In 2008 executives at India’s information technology giant Satyam decided to acquire a company, Maytas, in a transaction that required board approval. The board met and acquiesced to management’s request, even though the CEO’s sons controlled the target company. Specifically, Satyam’s board approved the recommendation to invest $1.6 billion for 100 percent of Maytas Properties and 51 percent of Maytas Infrastructure. (The word Maytas is Satyam spelled backward—another clue for all you Sherlock Holmeses about the related-party nature of the deal.)
The board should have objected to the acquisition not only because the CEO’s sons controlled the target company but also because it made little sense. Any Satyam director should have been puzzled that the company was proposing to invest $1.6 billion in related-party real estate ventures (certainly not its core business) at a time when its core business was under pressure and additional investments would have likely been better directed toward staving off the competition.
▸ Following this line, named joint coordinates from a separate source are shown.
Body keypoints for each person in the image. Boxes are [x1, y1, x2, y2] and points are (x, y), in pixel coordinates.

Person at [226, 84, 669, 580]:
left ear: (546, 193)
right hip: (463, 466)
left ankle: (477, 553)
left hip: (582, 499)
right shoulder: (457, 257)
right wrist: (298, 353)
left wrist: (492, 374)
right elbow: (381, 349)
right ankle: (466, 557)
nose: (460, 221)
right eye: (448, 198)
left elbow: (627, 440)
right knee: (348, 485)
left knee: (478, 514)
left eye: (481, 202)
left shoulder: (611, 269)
While the board agreed to the acquisition, it was aborted the next day after an investor uproar. Satyam’s CEO later told authorities that the deal was the last attempt to replace Satyam’s fictitious assets with real ones. A sign of a healthy and effective board is when a dissenting view overturns a management-driven consensus. That clearly did not happen at Satyam.
The fraud and collapse of Parmalat, the Italian dairy behemoth, has been referred to as the “Enron of Europe.” While the business and accounting issues differ, both Enron and Parmalat had one obvious similarity: independent auditors missed the fraud.
One intriguing fact in this case concerns Parmalat’s change in its primary auditor from Grant Thornton to Deloitte & Touche. Indeed, Parmalat’s chicanery might have continued longer had it not been for an Italian law that requires companies to switch audit firms every nine years. Deloitte & Touche replaced auditor Grant Thornton in 1999 and may have been the first to scrutinize certain offshore accounts, which turned out not to exist (many of which were still audited by Grant Thornton at the time, as they were not subject to Italian law). As a result, fraudulent offshore entities were exposed, including Bonlat, a Cayman Islands subsidiary of Parmalat and one of the primary vehicles used to hide fake assets.